→ **ABOUT THIS TASK**:
Transcribe every line of text in the data below verbatim, omitting the picture markers.

→ **RECORDS TO PROCESS**:
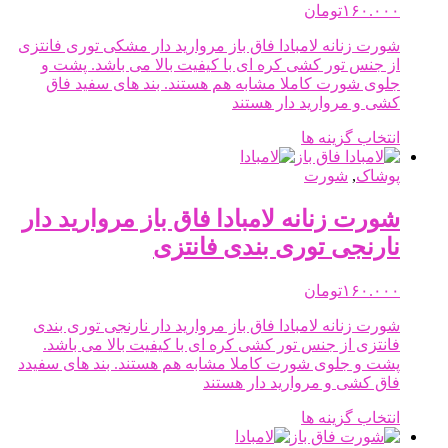
ها
۱۶۰.۰۰۰
تومان
ممکن
شورت زنانه لامبادا فاق باز مروارید دار مشکی توری فانتزی
است
از جنس تور کشی کره ای با کیفیت بالا می باشد. پشت و
در
جلوی شورت کاملا مشابه هم هستند. بند های سفید فاق
صفحه
کشی و مروارید دار هستند
محصول
انتخاب
این
انتخاب گزینه ها
شوند
محصول
دارای
پوشاک
,
شورت
انواع
مختلفی
شورت زنانه لامبادا فاق باز مروارید دار
می
نارنجی توری بندی فانتزی
باشد.
گزینه
ها
۱۶۰.۰۰۰
تومان
ممکن
شورت زنانه لامبادا فاق باز مروارید دار نارنجی توری بندی
است
فانتزی از جنس تور کشی کره ای با کیفیت بالا می باشد.
در
پشت و جلوی شورت کاملا مشابه هم هستند. بند های سفیدد
صفحه
فاق کشی و مروارید دار هستند
محصول
انتخاب
این
انتخاب گزینه ها
شوند
محصول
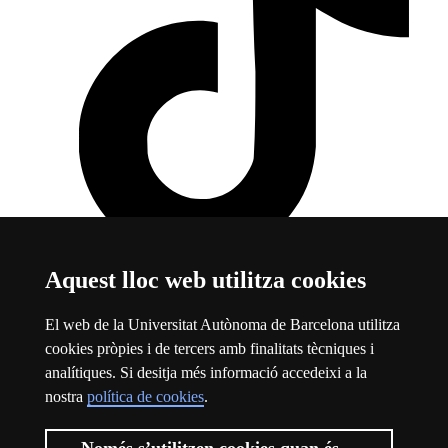
Aquest lloc web utilitza cookies
TikTok
Aquest enllaç s'obre en una finestra nova
Sobre el web
El web de la Universitat Autònoma de Barcelona utilitza
cookies pròpies i de tercers amb finalitats tècniques i
Universitat Autònoma de Barcelona
analítiques. Si desitja més informació accedeixi a la
Avís legal
Aquest enllaç s'obre en una finestra nova
nostra
política de cookies
.
Protecció de dades
Aquest enllaç s'obre en una finestra nova
Sobre el web
Aquest enllaç s'obre en una finestra nova
Accessibilitat web
Aquest enllaç s'obre en una finestra nova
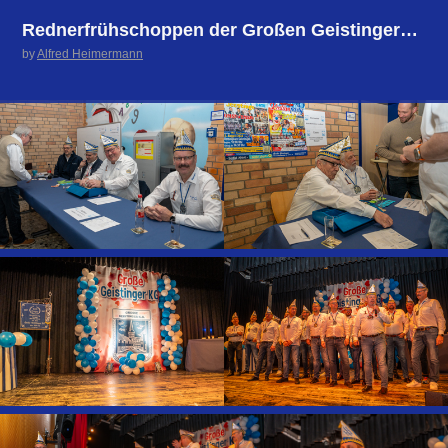
Rednerfrühschoppen der Großen Geistinger KG
by
Alfred Heimermann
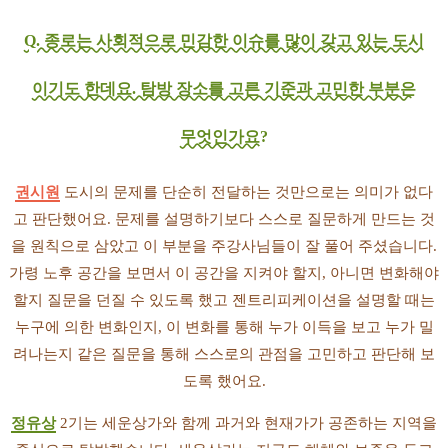
Q. 종로는 사회적으로 민감한 이슈를 많이 갖고 있는 도시
이기도 한데요. 탐방 장소를 고른 기준과 고민한 부분은
무엇인가요?
권시원
도시의 문제를 단순히 전달하는 것만으로는 의미가 없다
고 판단했어요. 문제를 설명하기보다 스스로 질문하게 만드는 것
을 원칙으로 삼았고 이 부분을 주강사님들이 잘 풀어 주셨습니다.
가령 노후 공간을 보면서 이 공간을 지켜야 할지, 아니면 변화해야
할지 질문을 던질 수 있도록 했고 젠트리피케이션을 설명할 때는
누구에 의한 변화인지, 이 변화를 통해 누가 이득을 보고 누가 밀
려나는지 같은 질문을 통해 스스로의 관점을 고민하고 판단해 보
도록 했어요.
정유상
2기는 세운상가와 함께 과거와 현재가가 공존하는 지역을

→ **WORKED SOLUTION**:
ها
۱۶۰.۰۰۰
تومان
ممکن
شورت زنانه لامبادا فاق باز مروارید دار مشکی توری فانتزی
است
از جنس تور کشی کره ای با کیفیت بالا می باشد. پشت و
در
جلوی شورت کاملا مشابه هم هستند. بند های سفید فاق
صفحه
کشی و مروارید دار هستند
محصول
انتخاب
این
انتخاب گزینه ها
شوند
محصول
دارای
پوشاک
,
شورت
انواع
مختلفی
شورت زنانه لامبادا فاق باز مروارید دار
می
نارنجی توری بندی فانتزی
باشد.
گزینه
ها
۱۶۰.۰۰۰
تومان
ممکن
شورت زنانه لامبادا فاق باز مروارید دار نارنجی توری بندی
است
فانتزی از جنس تور کشی کره ای با کیفیت بالا می باشد.
در
پشت و جلوی شورت کاملا مشابه هم هستند. بند های سفیدد
صفحه
فاق کشی و مروارید دار هستند
محصول
انتخاب
این
انتخاب گزینه ها
شوند
محصول
Aquest lloc web utilitza cookies
TikTok
Aquest enllaç s'obre en una finestra nova
Sobre el web
El web de la Universitat Autònoma de Barcelona utilitza
cookies pròpies i de tercers amb finalitats tècniques i
Universitat Autònoma de Barcelona
analítiques. Si desitja més informació accedeixi a la
Avís legal
Aquest enllaç s'obre en una finestra nova
nostra
política de cookies
.
Protecció de dades
Aquest enllaç s'obre en una finestra nova
Sobre el web
Aquest enllaç s'obre en una finestra nova
Accessibilitat web
Aquest enllaç s'obre en una finestra nova
Rednerfrühschoppen der Großen Geistinger KG
by
Alfred Heimermann
Q. 종로는 사회적으로 민감한 이슈를 많이 갖고 있는 도시
이기도 한데요. 탐방 장소를 고른 기준과 고민한 부분은
무엇인가요?
권시원
도시의 문제를 단순히 전달하는 것만으로는 의미가 없다
고 판단했어요. 문제를 설명하기보다 스스로 질문하게 만드는 것
을 원칙으로 삼았고 이 부분을 주강사님들이 잘 풀어 주셨습니다.
가령 노후 공간을 보면서 이 공간을 지켜야 할지, 아니면 변화해야
할지 질문을 던질 수 있도록 했고 젠트리피케이션을 설명할 때는
누구에 의한 변화인지, 이 변화를 통해 누가 이득을 보고 누가 밀
려나는지 같은 질문을 통해 스스로의 관점을 고민하고 판단해 보
도록 했어요.
정유상
2기는 세운상가와 함께 과거와 현재가가 공존하는 지역을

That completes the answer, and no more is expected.